47) Hero after Death

The clouds were muggy and there seemed a determined draught presaging the arrival of the monsoon rains. After my routine morning walk and exercises on an aggravating knee, I saw the papers. My eye ran over the obituary columns and I spotted the name Usha Srinivasan alongside a picture. Her husband had inserted a first anniversary observance and I felt a wave of sympathy.

Usha died last year in her mid 50s of breast cancer. She was my cousin from the maternal side and we had not come across one another in life. My mother and her brother had a running feud over 4 decades.

The cause of such bitterness dated back to this mail from my uncle as he wrote to my dad,” My sister is foolish that I wish to have nothing to do with her. Kindly don’t invite us for marriages and deaths in your family and so shall we. I wish to snap this bond completely and even pretenses are not required”.

This mail was written in 1962 much before my birth and so I missed out on my celebrated cousin – the great Usha Srinivasan.

Usha was a Bharatnatayam dancer of world renown and we followed her progress from the papers just as it indicated her death a year back.

I did a google search that led me to her brother in Mangalore. He blogs avidly and I emailed him introducing me as his cousin and how sorry I was on Usha’s death. The response was lightning quick where-in he gave his numbers and imploring me to contact Usha’s husband in Chennai. In the meanwhile Dr. Vasudevan had sounded his brother-in-law on my mail and probable call.

I spoke to Mr. Srinivasan and he was as warm as the situation warranted on this poignant day,” Forget the past and let’s make a new beginning. Please come to my house at 6’o clock in the evening for Usha’s shradanjali”.

I went into their palatial bungalow in Adyar with mixed feelings. How does one feel visiting a cousin’s house after her death especially after her parents had been so antagonistic to mine?
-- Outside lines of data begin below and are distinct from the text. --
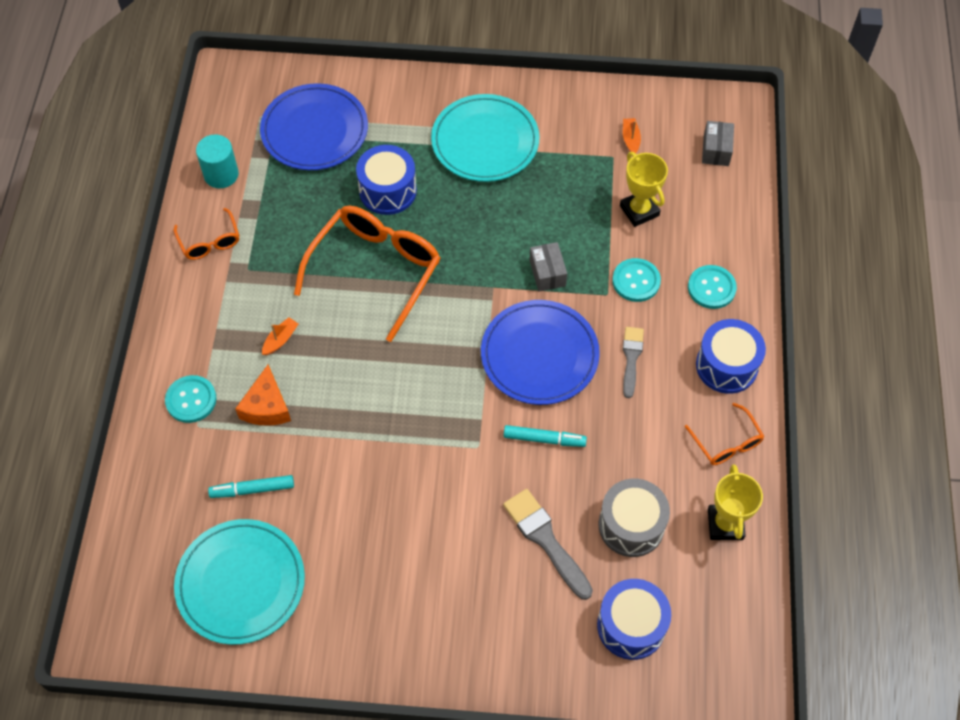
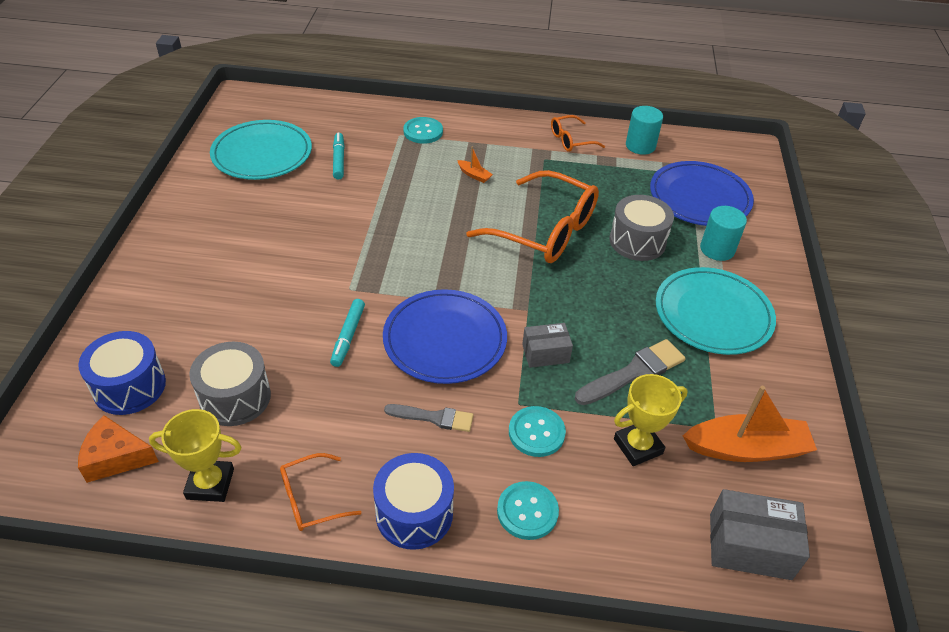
camera: 90 degrees right, 15 degrees down
orange cheese [235,365,291,426] -> orange cheese moved to [78,415,159,483]
blue drum [356,145,417,215] -> grey drum [610,195,674,261]
grey brush [503,489,593,600] -> grey brush moved to [575,339,686,405]
orange boat [623,118,641,153] -> orange boat [683,386,817,462], size x2.29
grey box [702,121,734,166] -> grey box [710,489,810,580], size x1.57
none -> turquoise cylinder [700,206,747,261]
Her husband Mr.Srinivasan was hospitality personified as he led me to tastefully done drawing room that had photo frames of Usha in various dance mudras.

Rarely have I found a person so friendly on a first meeting as we got on family news and gossip after 4 decades. Both father and son still mourned the untimely death and not 5 minutes passed without her reference in the conversation.
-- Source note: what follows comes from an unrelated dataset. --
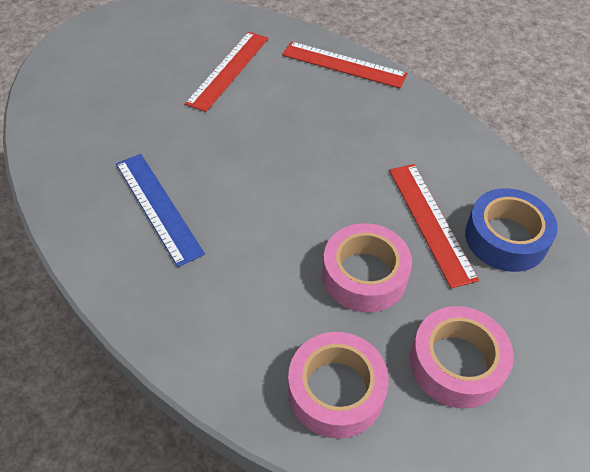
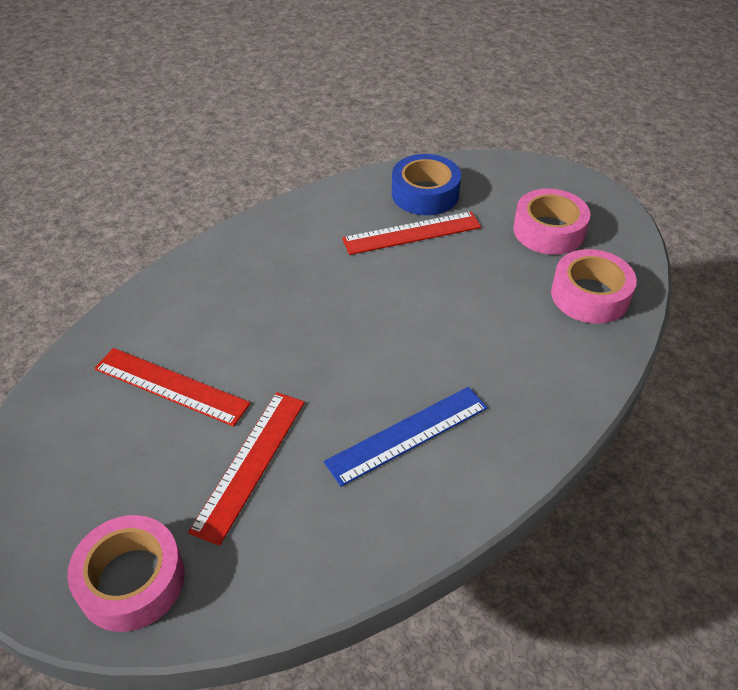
camera: 90 degrees left, 5 degrees down
red ruler [282,41,408,88] -> red ruler moved to [188,392,305,546]
pink tape [322,223,412,312] -> pink tape moved to [67,515,185,632]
He said, “Usha was a perfect woman. She brought her son Vivek so well that now he is working for Infosys after his IIT and IIM. She was a talented dancer and has performed concerts round the world”.

I saw Vivek and though still not 30 exuded grace and culture that comes only from a cultured upbringing as he attended the guests who had dropped in. Even as we were talking, there was a flurry of phone calls from across the globe from her former students. They expressed their gratitude and recollected Usha’s role in their lives and feeling lousy that she had been plucked in her prime.

When alive, Usha ran a dance school and her students had assembled on this day as a show of solidarity to the family.

One said,” When I first came to learn dance, Usha aunty helped me with my maths. She was very concerned and our interactions did not pertain only to dance”.
Another said, “This house was always a transit accommodation for anyone coming from a different city for a performance or when we shifted residences”.

Over 20 girls assembled and practiced the mudras taught by my cousin as we waited for others to join. They stood in two columns and prostrated in front of her photograph in a dance mudra. Then each walked up to the dias and placed a rose under her portrait.

We stood in silence for 2 minutes and there was not a dry eye in the gathering.

I had never seen my cousin when she was alive and felt amazed at the number of lives she had touched.